Australia shouldn’t be lecturing India about what kind of energy generation its poor villages should be allowed to use, a Turnbull government backbencher argues.
Chris Back, who has spent time working on the sub-continent, was responding to an announcement by Indian mining giant Adani to defer an investment decision for the controversial Carmichael coal mine in northern Queensland.
The decision followed factional wrangling inside the Queensland state government that delayed a cabinet discussion over royalty payments.
“It’s well and good for us in Australia, with our alternative sources of energy, to stand back and pontificate about the fact they shouldn’t be using electricity generated from coal,” Senator Chris Back told reporters in Canberra on Tuesday.

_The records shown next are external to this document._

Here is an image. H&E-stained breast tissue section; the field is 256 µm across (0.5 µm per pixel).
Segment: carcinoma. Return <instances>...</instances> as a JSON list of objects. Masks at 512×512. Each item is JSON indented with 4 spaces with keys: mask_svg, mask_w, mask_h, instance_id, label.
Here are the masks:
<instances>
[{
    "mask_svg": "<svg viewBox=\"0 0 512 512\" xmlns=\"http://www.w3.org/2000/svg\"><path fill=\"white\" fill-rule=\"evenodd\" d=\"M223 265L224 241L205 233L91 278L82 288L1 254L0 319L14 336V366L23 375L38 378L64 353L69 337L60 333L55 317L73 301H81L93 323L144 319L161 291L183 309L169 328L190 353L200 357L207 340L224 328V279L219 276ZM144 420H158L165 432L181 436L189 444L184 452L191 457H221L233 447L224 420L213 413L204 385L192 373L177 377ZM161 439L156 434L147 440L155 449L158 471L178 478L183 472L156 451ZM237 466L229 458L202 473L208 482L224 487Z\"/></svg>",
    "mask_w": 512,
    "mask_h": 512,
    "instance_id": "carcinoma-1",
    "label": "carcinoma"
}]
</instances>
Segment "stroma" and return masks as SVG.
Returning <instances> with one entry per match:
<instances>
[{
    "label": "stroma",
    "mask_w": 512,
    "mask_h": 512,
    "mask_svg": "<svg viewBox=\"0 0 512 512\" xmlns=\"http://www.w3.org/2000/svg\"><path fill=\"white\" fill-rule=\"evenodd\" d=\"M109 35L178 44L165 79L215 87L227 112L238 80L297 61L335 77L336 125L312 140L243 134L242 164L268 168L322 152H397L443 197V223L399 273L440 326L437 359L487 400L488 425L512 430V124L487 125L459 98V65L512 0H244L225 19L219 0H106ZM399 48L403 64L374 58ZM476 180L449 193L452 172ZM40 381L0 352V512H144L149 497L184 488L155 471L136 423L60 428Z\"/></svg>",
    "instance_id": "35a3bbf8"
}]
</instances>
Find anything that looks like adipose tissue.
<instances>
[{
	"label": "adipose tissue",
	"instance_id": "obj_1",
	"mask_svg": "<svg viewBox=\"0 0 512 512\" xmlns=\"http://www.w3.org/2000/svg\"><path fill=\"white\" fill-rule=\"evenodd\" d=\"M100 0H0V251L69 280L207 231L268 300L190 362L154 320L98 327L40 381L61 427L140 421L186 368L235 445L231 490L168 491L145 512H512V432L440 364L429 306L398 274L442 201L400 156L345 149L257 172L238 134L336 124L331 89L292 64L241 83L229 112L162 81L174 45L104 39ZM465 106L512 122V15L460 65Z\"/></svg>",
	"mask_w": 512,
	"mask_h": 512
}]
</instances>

“People in the villages in India (should) have the opportunity to aspire to a better lifestyle and transition to a middle-class society.”
Resources Minister Matt Canavan labelled the Queensland government a “walking embarrassment”.

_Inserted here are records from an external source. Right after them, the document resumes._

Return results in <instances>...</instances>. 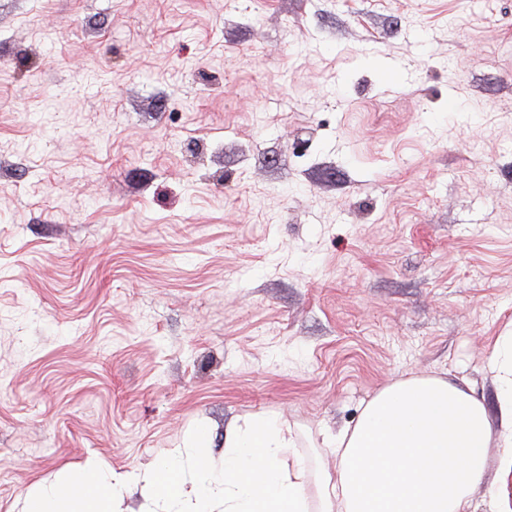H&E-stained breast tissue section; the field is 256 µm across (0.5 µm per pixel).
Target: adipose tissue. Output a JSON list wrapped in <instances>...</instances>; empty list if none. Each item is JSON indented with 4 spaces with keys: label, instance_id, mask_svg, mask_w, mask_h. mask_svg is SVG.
Instances as JSON below:
<instances>
[{
    "label": "adipose tissue",
    "instance_id": "1",
    "mask_svg": "<svg viewBox=\"0 0 512 512\" xmlns=\"http://www.w3.org/2000/svg\"><path fill=\"white\" fill-rule=\"evenodd\" d=\"M489 362L500 380L498 427L480 400L448 380L398 382L353 427L324 437L338 463L320 475L316 498L303 463L285 461L297 445L293 430L263 416L225 439L222 469L201 454L193 473L175 458L143 481L167 512H470L487 448H503L512 468V336L497 340ZM128 481L90 458L64 485L45 490L34 512H115Z\"/></svg>",
    "mask_w": 512,
    "mask_h": 512
}]
</instances>
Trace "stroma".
Segmentation results:
<instances>
[{
    "instance_id": "obj_1",
    "label": "stroma",
    "mask_w": 512,
    "mask_h": 512,
    "mask_svg": "<svg viewBox=\"0 0 512 512\" xmlns=\"http://www.w3.org/2000/svg\"><path fill=\"white\" fill-rule=\"evenodd\" d=\"M510 331L512 0H0V512L261 414L314 479L411 377L496 418Z\"/></svg>"
}]
</instances>
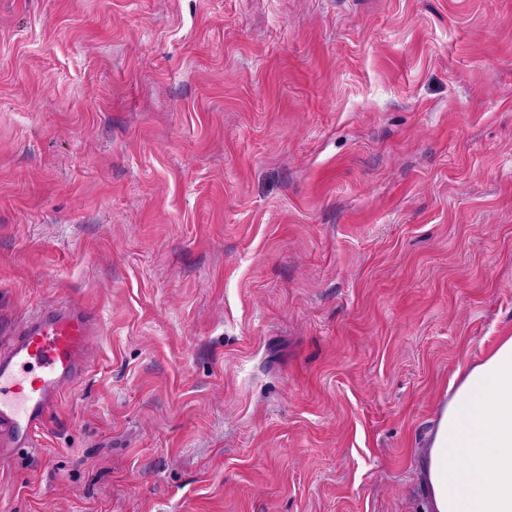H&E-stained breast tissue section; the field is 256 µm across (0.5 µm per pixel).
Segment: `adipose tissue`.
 <instances>
[{"mask_svg":"<svg viewBox=\"0 0 512 512\" xmlns=\"http://www.w3.org/2000/svg\"><path fill=\"white\" fill-rule=\"evenodd\" d=\"M425 480L433 512H512V336L450 385Z\"/></svg>","mask_w":512,"mask_h":512,"instance_id":"ef3b65f1","label":"adipose tissue"}]
</instances>
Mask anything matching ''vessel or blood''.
I'll return each mask as SVG.
<instances>
[{
    "label": "vessel or blood",
    "instance_id": "1",
    "mask_svg": "<svg viewBox=\"0 0 512 512\" xmlns=\"http://www.w3.org/2000/svg\"><path fill=\"white\" fill-rule=\"evenodd\" d=\"M95 328L90 312L65 299L39 309L0 346V460L29 447L63 389L84 376Z\"/></svg>",
    "mask_w": 512,
    "mask_h": 512
}]
</instances>
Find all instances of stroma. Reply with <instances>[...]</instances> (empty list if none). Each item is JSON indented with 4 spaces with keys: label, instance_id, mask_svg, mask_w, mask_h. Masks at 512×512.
<instances>
[{
    "label": "stroma",
    "instance_id": "stroma-1",
    "mask_svg": "<svg viewBox=\"0 0 512 512\" xmlns=\"http://www.w3.org/2000/svg\"><path fill=\"white\" fill-rule=\"evenodd\" d=\"M58 298L0 512H425L512 335V0H0V343ZM96 322L72 300L54 302L33 314L0 347V460L28 448L63 389L87 370Z\"/></svg>",
    "mask_w": 512,
    "mask_h": 512
}]
</instances>
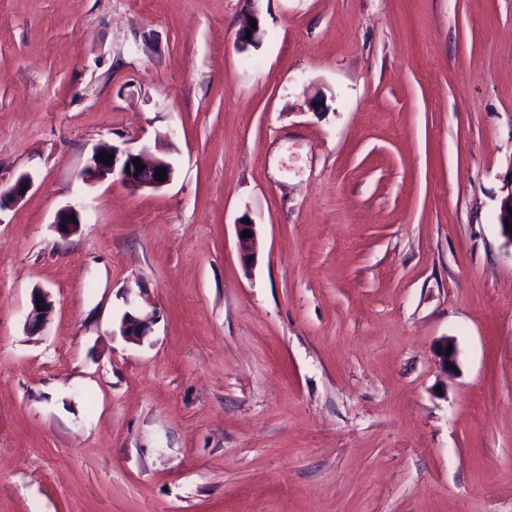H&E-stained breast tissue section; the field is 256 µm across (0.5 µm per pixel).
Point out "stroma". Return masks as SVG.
Segmentation results:
<instances>
[{"label":"stroma","instance_id":"35a3bbf8","mask_svg":"<svg viewBox=\"0 0 512 512\" xmlns=\"http://www.w3.org/2000/svg\"><path fill=\"white\" fill-rule=\"evenodd\" d=\"M105 143L171 182L85 181ZM22 175L0 512H512V0H0ZM237 239L242 261L245 267H252L255 259L254 241L256 237L255 224H236ZM248 231L251 237L242 238V233ZM30 305L28 328L37 330L43 326L50 312L51 303L47 293L40 289H34L30 296ZM151 317L141 318L133 313L126 312L121 321V335L133 341H140L147 335Z\"/></svg>","mask_w":512,"mask_h":512}]
</instances>
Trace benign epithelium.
<instances>
[{
    "label": "benign epithelium",
    "mask_w": 512,
    "mask_h": 512,
    "mask_svg": "<svg viewBox=\"0 0 512 512\" xmlns=\"http://www.w3.org/2000/svg\"><path fill=\"white\" fill-rule=\"evenodd\" d=\"M113 155L111 163L100 159L102 152ZM141 160L144 169H136L135 161ZM166 169L165 180L155 179L156 172ZM172 164L164 158H156L150 162L144 160L143 154L130 150H122L117 146H104L94 151L90 162L84 169V175L88 181H102L109 176L117 179L131 190L159 189L168 184L173 176ZM30 187V179L26 175L20 176L7 190H0V208L20 201L25 195V189ZM512 224V192L502 200L499 208L498 225L500 233L505 239L506 245L512 247V230H507L506 224ZM237 239L242 261L248 268L252 267L255 259L254 241L256 237L255 225L240 223L236 225ZM248 231L250 236L244 238L242 233ZM31 309L28 314V328L37 330L43 326L50 312L51 303L47 293L40 289L32 291L30 296ZM150 317L141 318L127 312L121 321V335L133 341H139L147 335ZM452 347L450 354H445L447 347ZM437 357L440 365L446 371L457 368V347L453 338L444 339L437 348Z\"/></svg>",
    "instance_id": "benign-epithelium-1"
}]
</instances>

“This is not amateur hour, this is play school,” he said, urging federal Labor leader Bill Shorten to phone Premier Annastacia Palaszczuk and sort the situation out urgently.
Greens senator Nick McKim was not impressed by Senator Canavan’s comments.
“There goes the minister for Adani,” he told reporters.
“Free coal, free water, free money, is there anything the government wouldn’t do for Adani?”
Adani’s decision appears to be an attempt to pressure the state government to follow through on a so-called “secret deal” to reduce the company’s royalties in the first seven years of the mine’s operation.
Under the deal, Adani would reportedly only pay $2 million in royalties annually, which could end up costing taxpayers $320 million in lost income.
Green MPs Adam Bandt cited a ReachTel poll that found only seven per cent of Australians were in favour of taxpayer support for coal mine projects.
Liberal MP Jane Prentice is disappointed with the Queensland government’s decision to delay a decision on royalties.
“They are all about waffle and delay tactics. Clearly, that’s a cost to any business,” she said.